THE VIEW
TV & time travel
VDT View — I won’t write this column until Oct. 15, 2396
As I sit here in the 24th century and telepathically dictate this column to my mind-reading robot typist, I pause and reflect on how far man has come in his mastery of time. Why, kids, I can remember when humanity could only travel forward in time, one second after another.
For those of you who may be in the 21st century reading this, I’m not going to divulge my secret method of time travel, since you’re obviously not ready for it, other than to say the device that makes it possible is buried at the bottom of my office filing cabinet’s lower drawer, the one that doesn’t have a handle, which is why I keep an old-style paper fan from a funeral home jammed in the way so the drawer doesn’t close completely, leaving me unable to open the drawer and make my escape through history.
But you 21st century Earthlings should be at least familiar with the basic concepts of time travel, since there have been several popular 2-D noninteractive video dramas built around the concept:
• “Doctor Who.” This legendary, long-running British science-fiction series from the BBC debuted the day after the Kennedy assassination in 1963 and ran continuously for 26 years, until 1989. It followed the mysterious Doctor, an alien time traveler who battled the forces of evil across past, present and future in a secondhand — some say stolen — time machine called the TARDIS (Time And Relative Dimensions in Space), a spaceship which should be able to disguise its appearance wherever it goes, but has numerous breakdowns and is stuck in the form of a 1950s London police telephone box.
After it folded in 1989, “Doctor Who” resurfaced in 1996 as a one-shot TV movie from Universal Studios, a “backdoor pilot” for a new series that never came about. In 2005, the BBC restarted “Doctor Who” as a weekly series which has become very successful internationally.

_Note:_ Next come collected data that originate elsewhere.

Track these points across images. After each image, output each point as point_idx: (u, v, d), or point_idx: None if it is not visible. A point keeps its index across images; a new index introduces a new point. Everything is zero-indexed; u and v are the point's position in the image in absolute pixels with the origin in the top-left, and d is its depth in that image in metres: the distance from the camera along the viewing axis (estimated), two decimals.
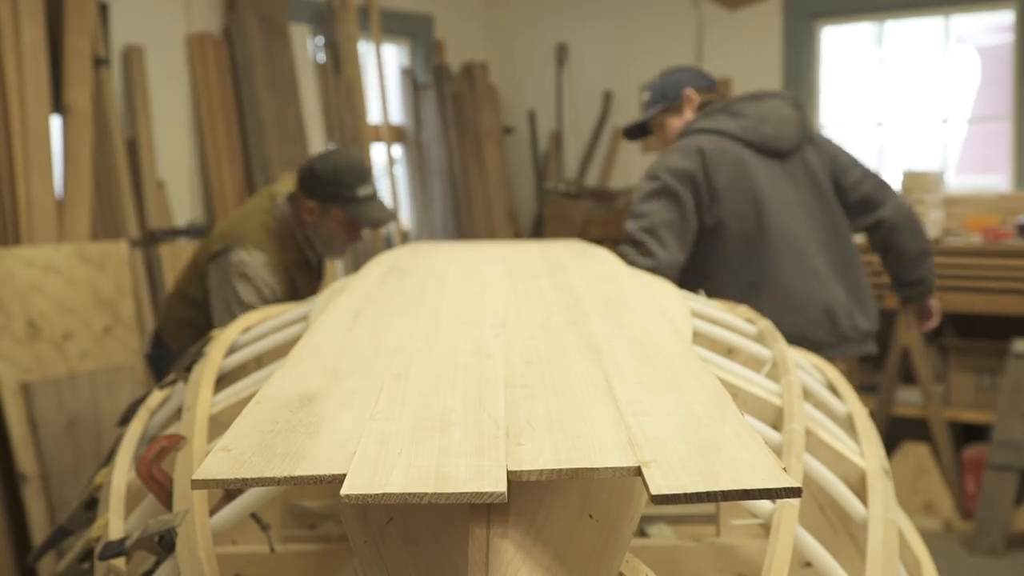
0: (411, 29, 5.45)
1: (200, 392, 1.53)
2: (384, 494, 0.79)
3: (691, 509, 1.89)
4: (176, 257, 3.86)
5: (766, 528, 1.24)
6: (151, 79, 4.04)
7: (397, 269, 1.98)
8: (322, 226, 2.83)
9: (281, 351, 1.74)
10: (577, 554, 0.88)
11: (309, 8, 4.69)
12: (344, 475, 0.83)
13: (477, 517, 0.84)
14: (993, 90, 4.76)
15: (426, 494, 0.79)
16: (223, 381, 1.68)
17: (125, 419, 1.84)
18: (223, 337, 1.83)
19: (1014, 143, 4.60)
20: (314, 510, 1.81)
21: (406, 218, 5.42)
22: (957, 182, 4.83)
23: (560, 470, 0.84)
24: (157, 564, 1.16)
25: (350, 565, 1.02)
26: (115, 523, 1.38)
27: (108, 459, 1.71)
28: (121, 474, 1.51)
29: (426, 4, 5.48)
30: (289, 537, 1.66)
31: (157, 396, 1.83)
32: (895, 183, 4.40)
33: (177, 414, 1.58)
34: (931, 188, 4.27)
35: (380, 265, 2.07)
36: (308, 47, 4.61)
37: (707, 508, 1.80)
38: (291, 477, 0.84)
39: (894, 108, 4.97)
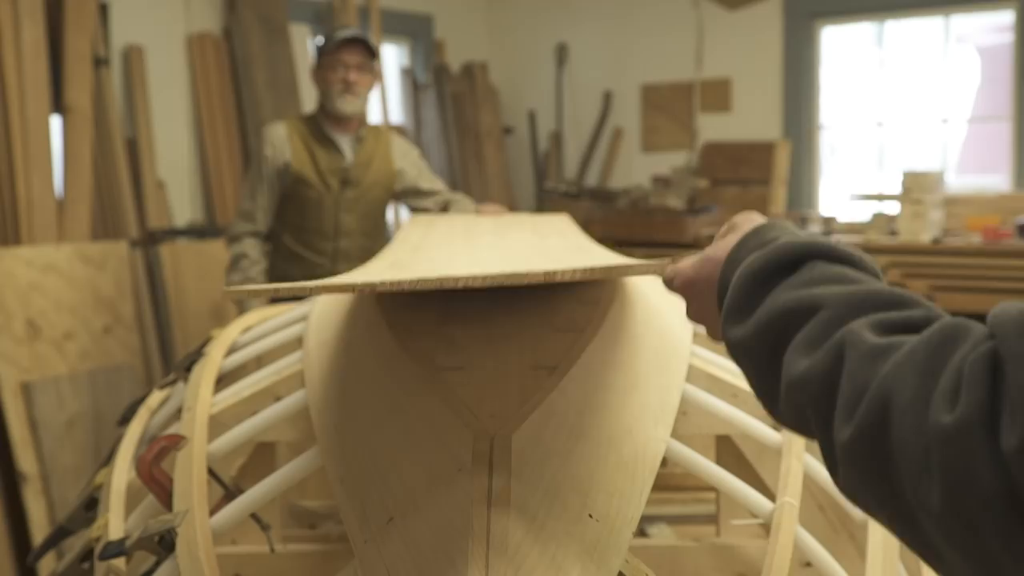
0: (411, 29, 5.45)
1: (200, 392, 1.53)
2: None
3: (691, 509, 1.89)
4: (176, 257, 3.86)
5: (766, 528, 1.24)
6: (151, 79, 4.04)
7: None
8: (321, 82, 3.15)
9: (281, 351, 1.74)
10: (577, 554, 0.88)
11: (309, 8, 4.69)
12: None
13: (477, 517, 0.84)
14: (993, 90, 4.76)
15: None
16: (223, 381, 1.68)
17: (125, 419, 1.84)
18: (223, 337, 1.83)
19: (1014, 143, 4.60)
20: (314, 510, 1.81)
21: (406, 217, 5.41)
22: (957, 182, 4.83)
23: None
24: (157, 564, 1.15)
25: (350, 565, 1.02)
26: (115, 523, 1.38)
27: (108, 459, 1.71)
28: (121, 474, 1.51)
29: (426, 4, 5.48)
30: (289, 537, 1.66)
31: (157, 396, 1.83)
32: (894, 183, 4.41)
33: (177, 414, 1.58)
34: (931, 188, 4.27)
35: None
36: (308, 47, 4.61)
37: (707, 508, 1.80)
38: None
39: (894, 108, 4.97)
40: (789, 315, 0.70)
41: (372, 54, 3.17)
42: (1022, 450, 0.51)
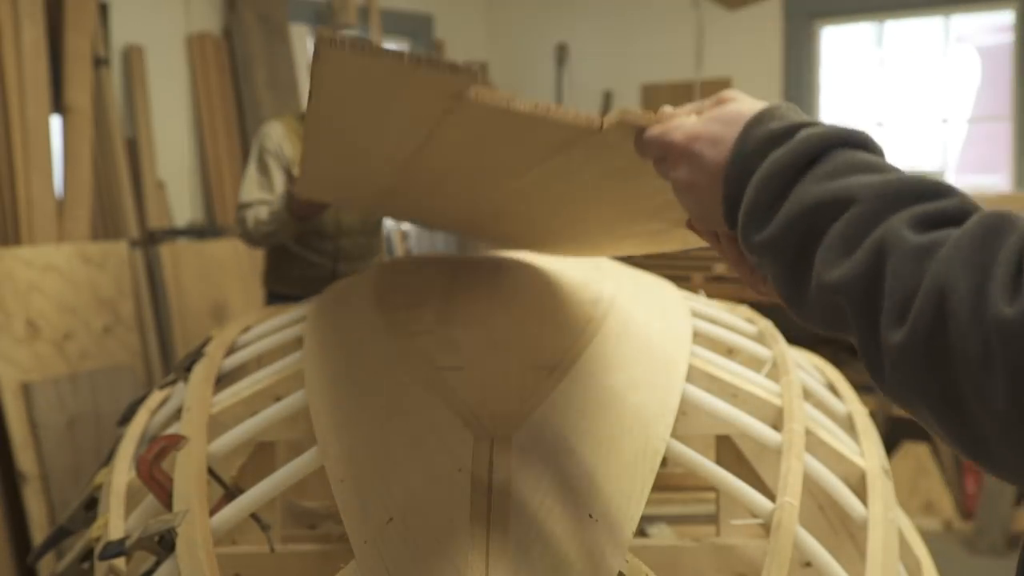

• “The Time Tunnel.” This one-season wonder from Irwin Allen aired in 1966. It centered on Project Tik Tok, a massive Manhattan Project-style U.S. government secret effort to build a working time machine. When two of the project’s chief scientists (played by Robert Colbert and James Darren) use the tunnel, they become lost in time; the Tik Tok command staff can push them from one time period to another but can’t seem to get them back home.
Shoved about through the centuries, the two travelers board the Titanic, deal with Lincoln’s assassination, fight various alien invasions and even try to sabotage an Eastern Bloc scientist’s efforts to build his own time tunnel a full decade before the U.S. effort.
• “Voyagers!” Another one-season wonder, this time airing in 1982 and aimed at the kids’ education audience. “Voyagers!” followed Phineas Bogg (Jon-Erik Hexum), a member of a secret society of time travelers who move about through the centuries making sure that history unfolds properly. He’s assisted by Jeffery Jones (Meeno Peluce), an orphan and history buff he meets when Jeffery’s dog chews up Bogg’s history handbook.
Their travels are made possible by the Omni, a small time machine about the size of a fat pocket watch. If a red light on the Omni is flashing, they know history is off course (such as the Russians beating the Americans to the moon) and our heroes have to work to undo the damage, bringing about a green light on the Omni, signaling success.
• “Quantum Leap.” This series, which ran from 1989-1993, was very much an updated take on “Time Tunnel.” Dr. Sam Beckett (Scott Bakula) tests his experimental time-travel system, only to find that some “higher power” has hijacked the thing and is “leaping” him into other people’s lives throughout recent history, giving him a chance to set right things that once went wrong.
The only friend he has along the way is Al (Dean Stockwell), a Navy admiral working on Project Quantum Leap whose holographic image is beamed to Beckett through time.
• “Peabody’s Improbable History,” a segment of “The Rocky and Bullwinkle Show” from the 1960s. In this cartoon, the superintelligent dog Mr. Peabody takes “his boy” Sherman on adventures through time and bad puns with the aid of the WABAC machine.
Well, I’ve gotta go. Got some unfinished history business to attend to. It comes to my attention that the Braves never won another World Series after 1995, and the Omni’s flashing red.